-- INSTRUCTIONS FOR THE TASK --
The line with "mossy boulder at BBox(299, 569, 574, 709)" marks the start; write out that line and all following lines through the end of the listing, exactly.

**********

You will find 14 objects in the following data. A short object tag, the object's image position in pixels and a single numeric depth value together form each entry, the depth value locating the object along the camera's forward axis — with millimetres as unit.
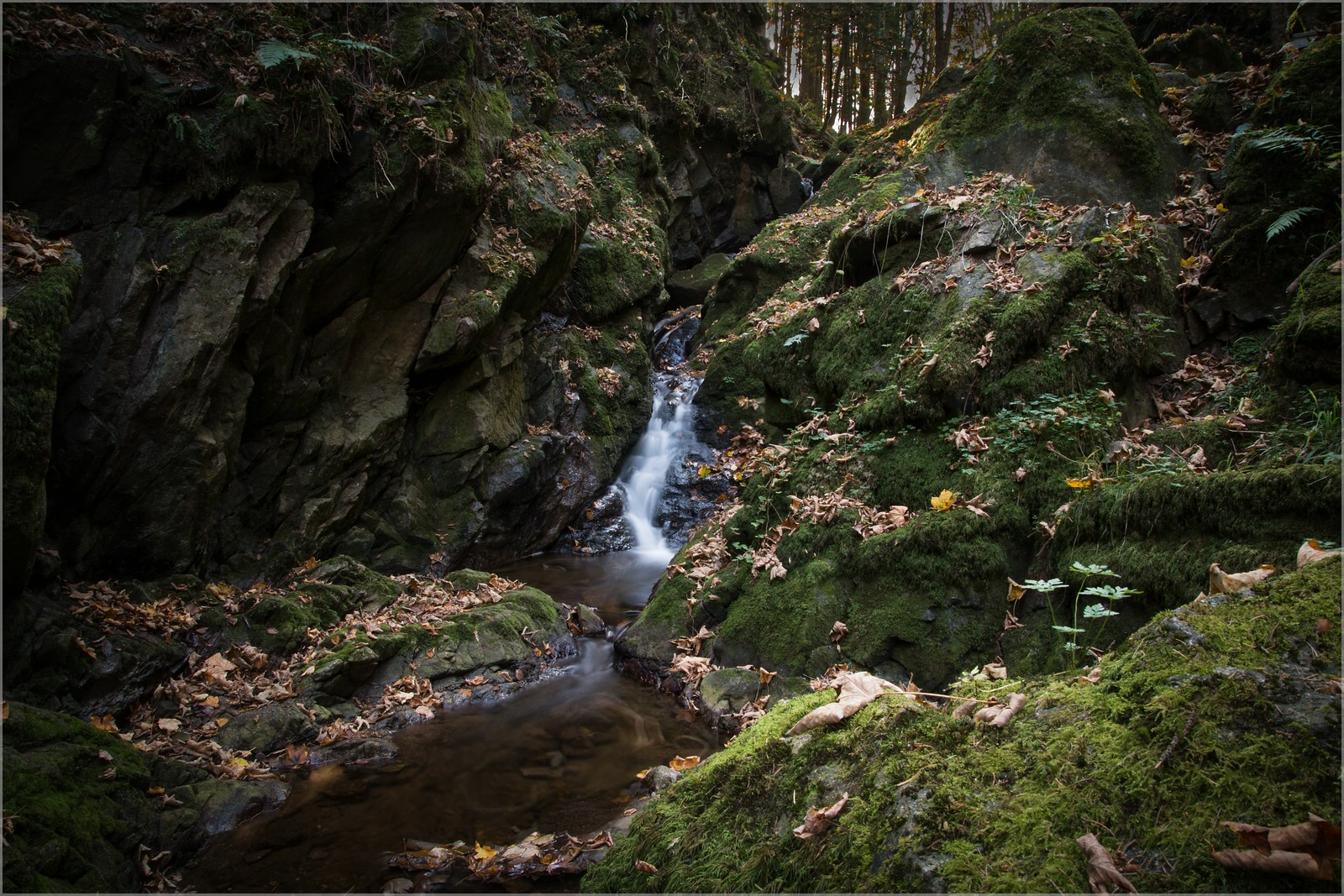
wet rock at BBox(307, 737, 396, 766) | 5398
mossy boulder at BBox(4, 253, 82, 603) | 4613
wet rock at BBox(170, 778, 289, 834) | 4457
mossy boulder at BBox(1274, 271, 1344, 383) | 4215
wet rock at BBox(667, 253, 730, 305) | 18422
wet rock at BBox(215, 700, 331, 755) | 5320
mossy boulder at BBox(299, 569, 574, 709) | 6180
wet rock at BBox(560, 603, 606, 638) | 8125
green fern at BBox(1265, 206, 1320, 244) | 5375
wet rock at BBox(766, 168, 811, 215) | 21922
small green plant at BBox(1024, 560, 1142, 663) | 3426
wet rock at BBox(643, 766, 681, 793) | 4602
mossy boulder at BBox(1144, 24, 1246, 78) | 10406
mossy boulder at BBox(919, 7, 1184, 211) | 7793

**********

-- FINISHED TASK --
mossy boulder at BBox(299, 569, 574, 709) | 6180
wet rock at BBox(560, 603, 606, 638) | 8125
green fern at BBox(1265, 206, 1320, 244) | 5375
wet rock at BBox(766, 168, 811, 215) | 21922
small green plant at BBox(1024, 560, 1142, 663) | 3426
wet rock at BBox(643, 766, 681, 793) | 4602
mossy boulder at BBox(1144, 24, 1246, 78) | 10406
mossy boulder at BBox(919, 7, 1184, 211) | 7793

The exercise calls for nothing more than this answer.